# evaporation!?!?!?!?!?!?!?!?!



## Dominateprimate (Aug 27, 2011)

okay, my water seems to be rapidly evaporating in all my tanks, so i know it's not a leak but it seems to be evaporating very fast. it feels like i hacve to top off my tank once a week.

is this normal?
does anyone know anything about this?


----------



## Aulonocara_Freak (May 19, 2011)

Tapping off a tank once a week mean's that you do a water change more then a week at a time which is wrong by itself. You should be doing weekly 30% or more water change's so there is nothing wrong. Now if you would just like to lower the evaporation amount get a full hood for the tank and it should do the trick.


----------



## brinkles (Jan 30, 2011)

I lose a 5 gallon bucket out of my 150 tall (48X24) every week. I occasionally go 10 days or 2 weeks after a 50% water change, but I cut back on feeding if I know they're going to go longer than a week.


----------



## BelieveInBlue (Jul 17, 2011)

Topping up once a week? pfft that's nothing... My 50L is open top and i have to top up every couple of days. If you don't already, get a hood on the tank. That'll reduce the evaporating.


----------



## pookie! (Sep 23, 2011)

I agree, you should be doing a water change at least once a week. I NEVER have to top off my tanks, because I vac them weekly and they dont have time to evaporate to the point of needing filling in that time.


----------



## DJRansome (Oct 29, 2005)

Dominateprimate said:


> is this normal?


That's normal. You can reduce evaporation by covering the tanks. As Aulonocara said, since you are doing 50% weekly water changes, there should be no need to top off, you can just refill to the correct level.


----------



## Dominateprimate (Aug 27, 2011)

Okay, i have a 4ft strip light and a generic plastic lid from my LFS they don't match though, so theres about a 2" part all along the back top of the tank. I don't really know if it's really contributing to the evaporation but recently i've been worrying about them jumping? 
Should i be worrying? Are africans jumpers? Right now the tank is mixed malawis but it's soon to be strictly mbuna.


----------



## Andy Somnifac (Jun 1, 2005)

Water evaporates. If left long enough the tank will go dry completely. Humidity in the area you live will alter the rate at which it evaporates, but it will evaporate. The lid will help reduce it, but you will need to top off, or do water changes more frequently.


----------



## DJRansome (Oct 29, 2005)

Dominateprimate said:


> Should i be worrying? Are africans jumpers? Right now the tank is mixed malawis but it's soon to be strictly mbuna.


Yes, worry. :thumb:


----------



## jd lover (Mar 11, 2011)

all fish jumps

if the water evaperates to the point where you need to "top it off" youre not doin enough water changes.

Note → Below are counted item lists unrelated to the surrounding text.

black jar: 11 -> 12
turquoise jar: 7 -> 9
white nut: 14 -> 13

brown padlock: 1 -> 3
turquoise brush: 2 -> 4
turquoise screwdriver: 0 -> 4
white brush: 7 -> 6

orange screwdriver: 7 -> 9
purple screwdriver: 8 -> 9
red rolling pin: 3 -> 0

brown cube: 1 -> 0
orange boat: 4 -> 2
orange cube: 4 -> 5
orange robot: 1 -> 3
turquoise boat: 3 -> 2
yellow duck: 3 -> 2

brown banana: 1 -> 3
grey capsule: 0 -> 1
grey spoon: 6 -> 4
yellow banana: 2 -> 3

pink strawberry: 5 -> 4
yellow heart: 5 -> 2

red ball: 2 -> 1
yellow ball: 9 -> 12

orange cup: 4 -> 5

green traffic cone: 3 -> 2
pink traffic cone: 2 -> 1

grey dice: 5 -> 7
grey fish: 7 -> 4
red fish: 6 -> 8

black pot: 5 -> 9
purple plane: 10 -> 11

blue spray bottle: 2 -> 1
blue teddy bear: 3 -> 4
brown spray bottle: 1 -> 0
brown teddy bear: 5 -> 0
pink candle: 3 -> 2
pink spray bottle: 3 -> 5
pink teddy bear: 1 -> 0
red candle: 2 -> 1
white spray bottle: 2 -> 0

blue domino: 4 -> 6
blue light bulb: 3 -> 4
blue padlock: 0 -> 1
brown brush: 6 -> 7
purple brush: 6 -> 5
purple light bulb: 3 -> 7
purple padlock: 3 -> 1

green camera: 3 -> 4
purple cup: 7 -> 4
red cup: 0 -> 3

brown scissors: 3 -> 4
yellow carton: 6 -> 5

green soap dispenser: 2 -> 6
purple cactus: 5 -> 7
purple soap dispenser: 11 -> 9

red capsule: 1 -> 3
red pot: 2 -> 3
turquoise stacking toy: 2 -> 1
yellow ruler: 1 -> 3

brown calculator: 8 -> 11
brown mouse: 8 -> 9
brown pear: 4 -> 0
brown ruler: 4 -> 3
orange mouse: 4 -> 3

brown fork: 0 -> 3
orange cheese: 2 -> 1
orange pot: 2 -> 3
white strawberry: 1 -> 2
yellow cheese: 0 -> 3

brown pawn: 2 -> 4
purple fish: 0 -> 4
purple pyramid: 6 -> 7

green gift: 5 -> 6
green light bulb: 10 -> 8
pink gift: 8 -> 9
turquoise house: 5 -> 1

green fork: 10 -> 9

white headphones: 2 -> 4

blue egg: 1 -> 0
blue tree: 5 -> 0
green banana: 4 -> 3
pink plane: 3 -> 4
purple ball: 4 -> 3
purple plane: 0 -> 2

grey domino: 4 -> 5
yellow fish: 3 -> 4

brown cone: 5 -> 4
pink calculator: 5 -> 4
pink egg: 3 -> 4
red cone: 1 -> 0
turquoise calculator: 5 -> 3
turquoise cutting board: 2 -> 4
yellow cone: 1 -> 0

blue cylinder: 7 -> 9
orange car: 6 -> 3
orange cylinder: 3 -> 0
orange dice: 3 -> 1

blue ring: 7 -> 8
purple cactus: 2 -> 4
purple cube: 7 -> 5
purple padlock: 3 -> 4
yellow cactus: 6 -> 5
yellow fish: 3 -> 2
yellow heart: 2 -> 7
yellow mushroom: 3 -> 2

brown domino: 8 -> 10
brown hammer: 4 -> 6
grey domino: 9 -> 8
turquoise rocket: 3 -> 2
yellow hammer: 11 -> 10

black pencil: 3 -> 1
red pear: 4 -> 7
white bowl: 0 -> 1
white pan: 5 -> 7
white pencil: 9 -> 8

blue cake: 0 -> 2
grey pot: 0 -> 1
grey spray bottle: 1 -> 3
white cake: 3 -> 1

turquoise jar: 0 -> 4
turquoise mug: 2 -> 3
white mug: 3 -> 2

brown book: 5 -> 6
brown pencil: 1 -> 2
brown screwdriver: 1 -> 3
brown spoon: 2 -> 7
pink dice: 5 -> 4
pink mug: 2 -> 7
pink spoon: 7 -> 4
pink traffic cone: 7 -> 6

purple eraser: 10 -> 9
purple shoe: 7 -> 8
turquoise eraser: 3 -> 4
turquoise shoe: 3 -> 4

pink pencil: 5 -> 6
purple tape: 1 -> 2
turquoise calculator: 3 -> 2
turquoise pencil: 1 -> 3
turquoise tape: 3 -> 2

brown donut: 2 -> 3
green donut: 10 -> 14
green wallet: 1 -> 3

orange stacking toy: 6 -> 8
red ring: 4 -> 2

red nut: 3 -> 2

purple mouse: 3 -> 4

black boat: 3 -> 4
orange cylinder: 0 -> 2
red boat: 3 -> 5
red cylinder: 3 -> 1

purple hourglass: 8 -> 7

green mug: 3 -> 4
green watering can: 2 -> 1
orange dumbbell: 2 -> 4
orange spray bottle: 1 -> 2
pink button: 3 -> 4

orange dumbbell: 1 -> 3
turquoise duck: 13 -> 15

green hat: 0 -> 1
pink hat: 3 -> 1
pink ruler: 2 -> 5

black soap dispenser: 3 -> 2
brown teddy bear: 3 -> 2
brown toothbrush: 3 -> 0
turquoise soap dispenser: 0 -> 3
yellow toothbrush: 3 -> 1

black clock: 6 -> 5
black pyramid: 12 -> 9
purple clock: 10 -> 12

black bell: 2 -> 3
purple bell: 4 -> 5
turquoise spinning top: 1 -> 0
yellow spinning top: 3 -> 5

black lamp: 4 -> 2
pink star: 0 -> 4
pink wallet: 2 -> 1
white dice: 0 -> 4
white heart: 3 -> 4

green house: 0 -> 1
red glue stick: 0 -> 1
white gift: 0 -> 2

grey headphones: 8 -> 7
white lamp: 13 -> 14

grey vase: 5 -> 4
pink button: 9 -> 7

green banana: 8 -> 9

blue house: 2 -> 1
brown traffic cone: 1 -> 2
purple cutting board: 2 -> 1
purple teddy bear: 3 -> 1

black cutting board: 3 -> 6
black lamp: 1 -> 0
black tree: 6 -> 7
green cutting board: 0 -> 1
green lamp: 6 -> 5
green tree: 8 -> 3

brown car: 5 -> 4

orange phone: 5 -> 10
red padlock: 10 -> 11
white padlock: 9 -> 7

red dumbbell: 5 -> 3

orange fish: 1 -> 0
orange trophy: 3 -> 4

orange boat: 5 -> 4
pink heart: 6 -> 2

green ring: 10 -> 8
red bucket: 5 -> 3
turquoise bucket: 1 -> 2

also how long do you let your lights run? it does contribute but not that much


----------



## Aulonocara_Freak (May 19, 2011)

jd lover said:


> if the water evaperates to the point where you need to "top it off" youre not doin enough water changes.


I have to agree to disagree on this one, I do weekly 30% or more water change's and I do need to top my tank's off, (but I don't). 

Saying that "your not doing enough water change's" isn't for sure as many factor's play a role in the evaporation process.


----------



## Dominateprimate (Aug 27, 2011)

i'm doing 20% water changes every 2 weeks! is this too seldom a water change??? and also what could i put across the 2 n strip spanning the entire back of the tank?


----------



## Aulonocara_Freak (May 19, 2011)

You should be doing 30% or more PWC's each week. I do about 50% each week on all my tank's. As for the strip, get a piece of plywood cut, get some foam and cut it, etc.


----------



## BelieveInBlue (Jul 17, 2011)

jd lover said:


> all fish jumps
> 
> if the water evaperates to the point where you need to "top it off" youre not doin enough water changes.
> 
> also how long do you let your lights run? it does contribute but not that much


Well I have an open top tank, so I have to top up daily >.>

And how much water u change really depends on your stocking level; no point changing 50% water a week for a 75g that's only got some tetras and cory cats. I do about 40% a week for a fully stocked 50L.


----------



## pookie! (Sep 23, 2011)

Aulonocara_Freak said:


> jd lover said:
> 
> 
> > if the water evaperates to the point where you need to "top it off" youre not doin enough water changes.
> ...


This is true. In my tanks I do my 50% weekly water changes and never have it get low enough for a top off, and I live in Arizona, dry as a mofo out here.

IMO if your going to get a jug and top off the tank, why not just do a quick vac, doesnt have to be 50% (unless its overstocked).. better for you, and the fish.

Also for the back opening, why dont you measure out the top area of the tank and go get a lid that fits, and if there is still a little area thats your worried about being open, get some tape or cut a piece of plastic and tape it over the area your worried about.
I filled the whole back opening of my tank with filters lol so there is no way anything is jumping out.


----------